Bentley, qui s’était placé à l’abri de ses créanciers le 26 novembre, s’est déjà entendu avec ses créanciers. L’entreprise montréalaise poursuivra donc ses activités. Mais sa taille sera réduite.

Marie-Eve Fournier Marie-Eve Fournier
La Presse

Après les Fêtes, 88 points de vente fermeront, dont 25 au Québec. L’entreprise en conservera 163, dont 48 au Québec. Le nombre d’employés passera de 1700 à 1300.

D’ici aux fermetures, la marchandise est en liquidation.

Selon les documents officiels, les dettes non garanties du détaillant montréalais totalisaient 18,5 millions. Malgré la poursuite des activités, les créanciers ne recevront pas un sou.

« Mais l’an prochain, le nouveau Bentley va acheter pour 30 millions de marchandises », fait valoir le syndic responsable du dossier, Stéphane De Broux, de KPMG.

Rappelons qu’au début de novembre, une bonne partie des actifs de Bentley a été achetée par la société britannique RE : Capital, division de Hilco Capital. Les magasins qui fermeront n’ont pas fait partie de la transaction. Le nouveau propriétaire « assume beaucoup de dettes », précise M. De Broux, dont le prêt de 14 millions de la Banque CIBC, qui a accepté de continuer à financer le détaillant.

Depuis 2013, Bentley appartenait au fonds d’investissement privé Novacap, de Brossard.
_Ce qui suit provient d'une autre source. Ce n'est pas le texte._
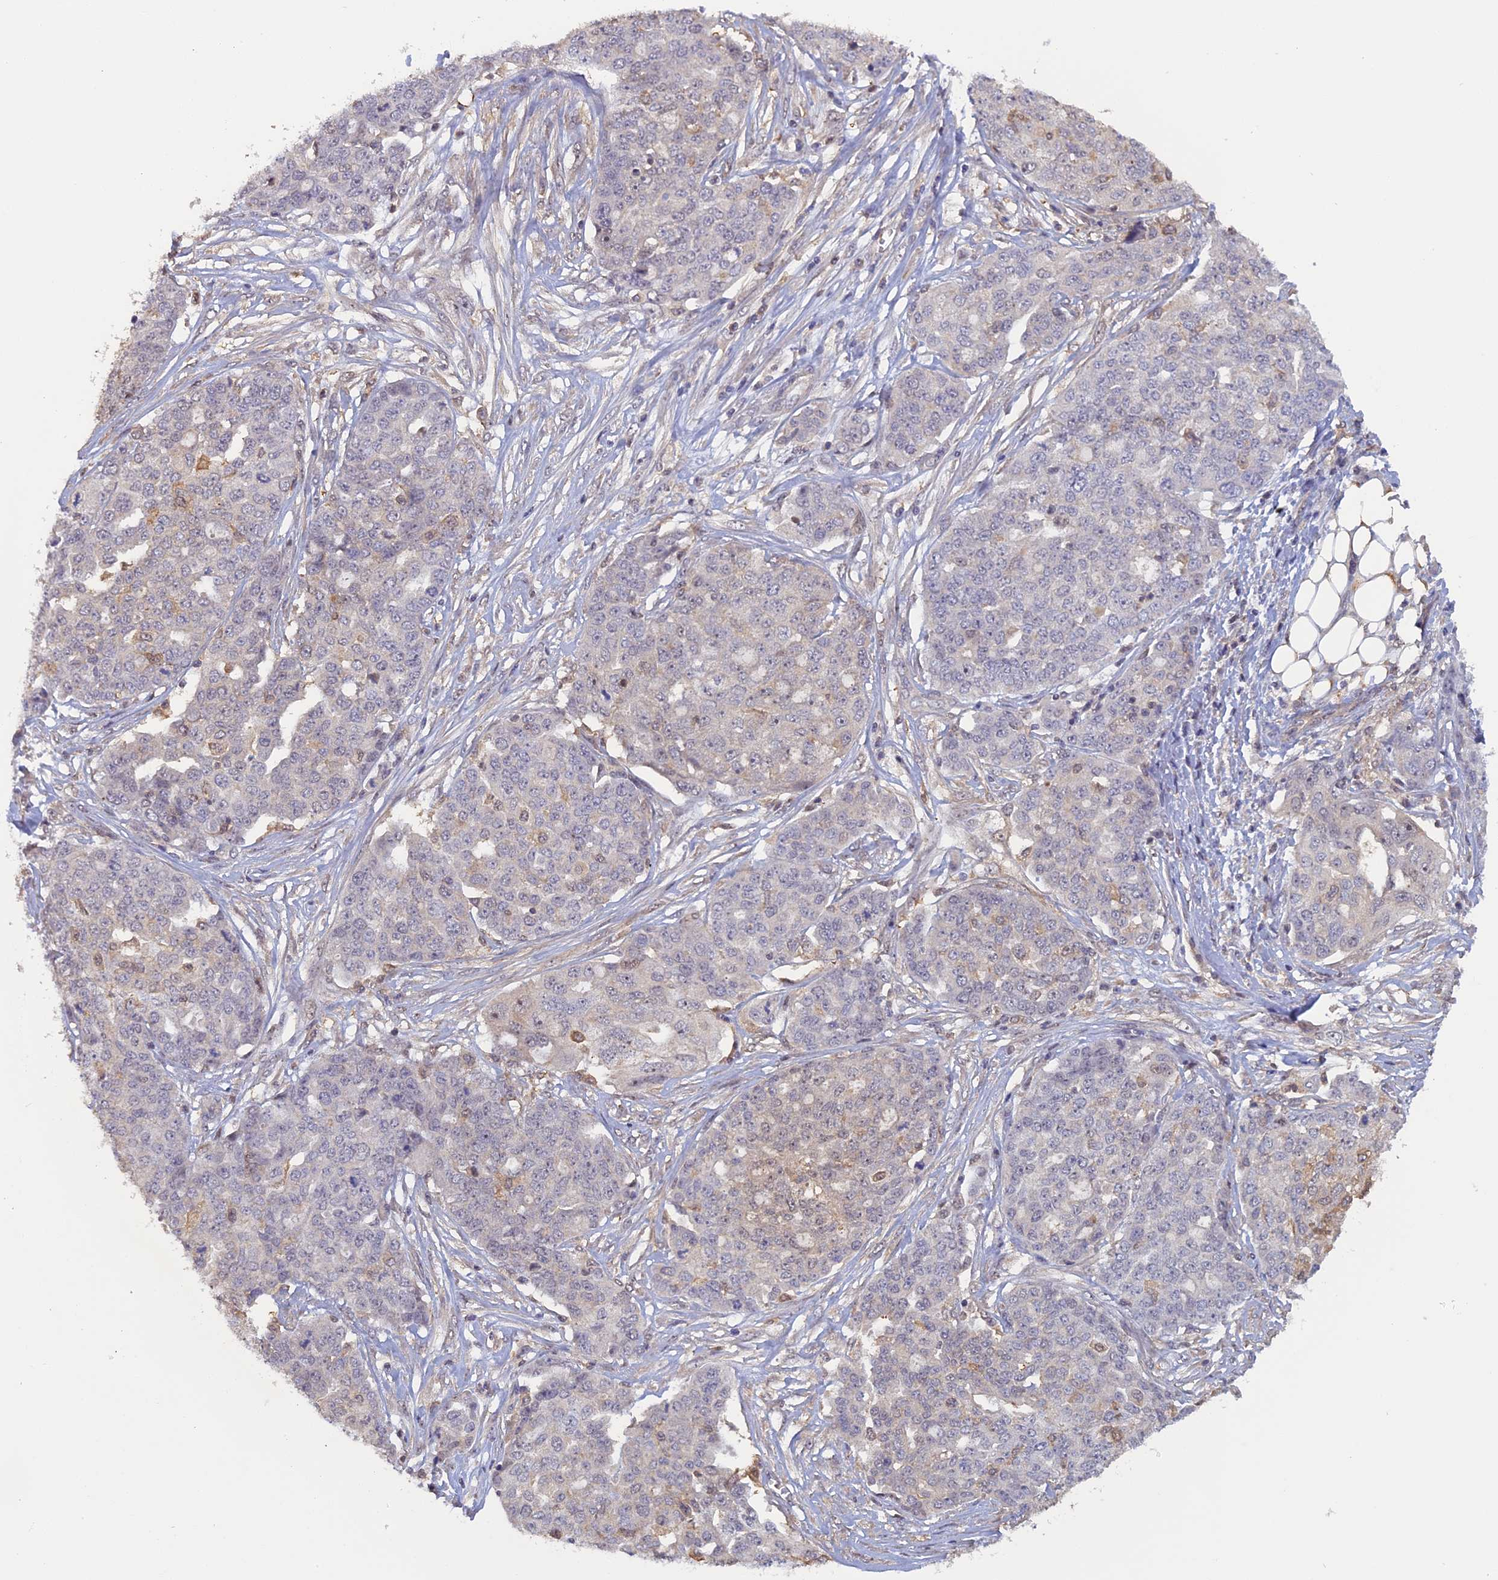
{"staining": {"intensity": "negative", "quantity": "none", "location": "none"}, "tissue": "ovarian cancer", "cell_type": "Tumor cells", "image_type": "cancer", "snomed": [{"axis": "morphology", "description": "Cystadenocarcinoma, serous, NOS"}, {"axis": "topography", "description": "Soft tissue"}, {"axis": "topography", "description": "Ovary"}], "caption": "An IHC image of ovarian serous cystadenocarcinoma is shown. There is no staining in tumor cells of ovarian serous cystadenocarcinoma. The staining is performed using DAB (3,3'-diaminobenzidine) brown chromogen with nuclei counter-stained in using hematoxylin.", "gene": "FAM98C", "patient": {"sex": "female", "age": 57}}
Ce dernier n’a pas rappelé La Presse.

« Nous sommes heureux de pouvoir mettre fin à l’incertitude à laquelle notre personnel était confronté, bien qu’il soit clairement très triste que nous n’ayons pas pu sauver tous les magasins », a déclaré le PDG de Bentley, Walter Lamothe.

Bentley affirme être « la destination numéro 1 pour les valises et les sacs de tous les jours au Canada ». Le premier magasin a ouvert ses portes à Terre-Neuve en 1987.